Weil mich instinktiv eine Stimme zurückhält, die fragt: Wozu?
Komplimente stehen ganz selten mal für sich. Und selbst wenn du dich
überwindest, und ihr etwas Nettes sagst, einfach nur, damit sie ein
gutes Gefühl bekommt, ist die Person gegenüber irritiert. Ja danke,
und weiter? Manche Konversationen verfolgen immer ein vorgefertigtes
Muster. In diesem Fall heißt das: Nach nettgemeinten Worten wird
immer eine Gegenleistung erwartet.
Ich
zeig euch mal ein Video von FouseyTube, dass mich erst zu diesen Text
hier animiert hat. Darin verteilt er wahllos Rosen an seine
Mitmenschen, die natürlich komplett verdutzt sind:
Ja,
ich weiß, dieser Text hier ist höchst unstrukturiert und im Affekt
geschrieben … versteht ihr trotzdem, was ich sagen will? Es gilt,
diese krampfige Kruste der Gesellschaft aufzulösen. Sei das nun die
Emotionslosigkeit im Alltag, der Drang, viel zu viel Lebenszeit mit
negativen Dingen zu verschwenden, um dann viel zu wenig Lebenszeit
mit guten Momenten zu füllen. Seien es die selten hinterfragte
Normen, die wir uns aufzwingen lassen, anstatt sich wunderbar
auszuleben. Es
gibt gute, sinnvolle Manieren des Alltags, und es gibt komplett
bescheuerte. Man furzt nicht am Essenstisch. In der Öffentlichkeit
schreit man nicht, man singt auch nicht lauthals die Lieder in den
Kopfhörern mit. Wie ich eben schon meinte: Man belästigt und stört
niemanden. Man lässt jeden sein Ding machen. DAS kann ich
tatsächlich noch verstehen. Gleiches erwarte ich dann aber auch.
Ich
möchte kein Max Mustermann sein, der in gottverdammte Routine
verfällt! Alltag ist wesentlich erträglicher, wenn man ein bisschen
Abwechslung zulässt. Also los: Emotionen! Mut! Offenheit! Lasst euch
inspirieren!
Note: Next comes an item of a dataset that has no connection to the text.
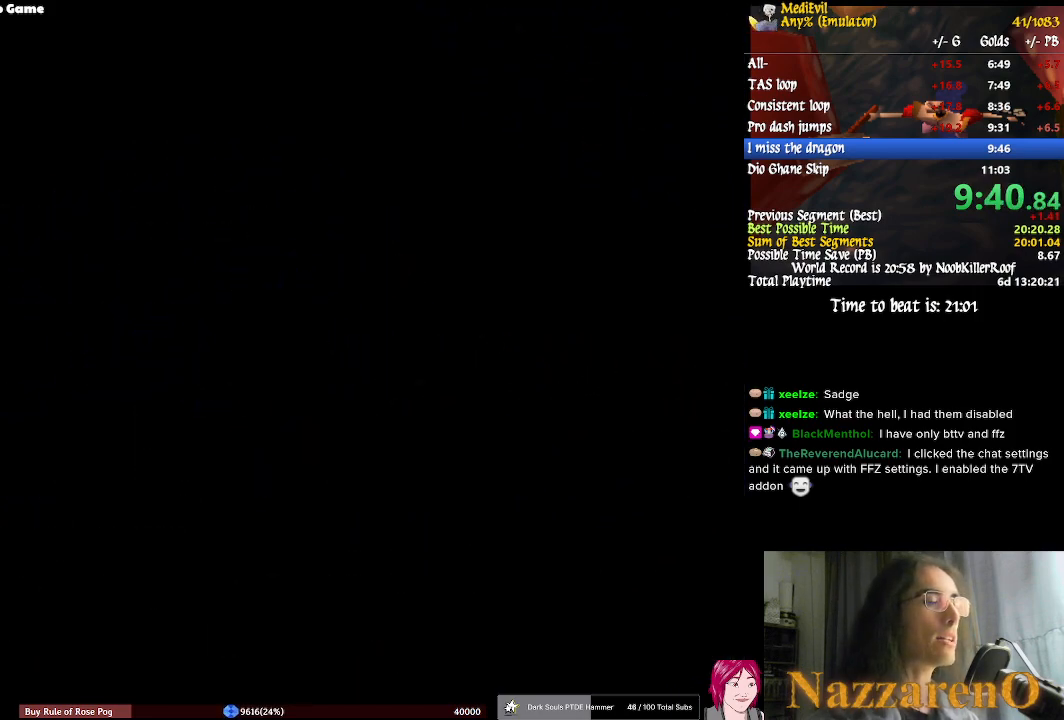
{"buttons": [], "left_stick": "center", "right_stick": "center", "events": [[367, "CROSS", "up"]]}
Und damit meine ich jetzt nicht, hin und wieder mal
einen tiefsinnigen Spruch auf Facebook zu posten, sondern wirklich
ernsthaft an solchen Maximen festzuhalten.
Genug gesagt, ihr Max Mustermänner dieser Welt. Ich verabschiede mich mit einem Standard-Spruch, der noch nie so gepasst hat, wie jetzt: BLEIBT NEUGIERIG!
Genug gesagt, ihr Max Mustermänner dieser Welt. Ich verabschiede mich mit einem Standard-Spruch, der noch nie so gepasst hat, wie jetzt: BLEIBT NEUGIERIG!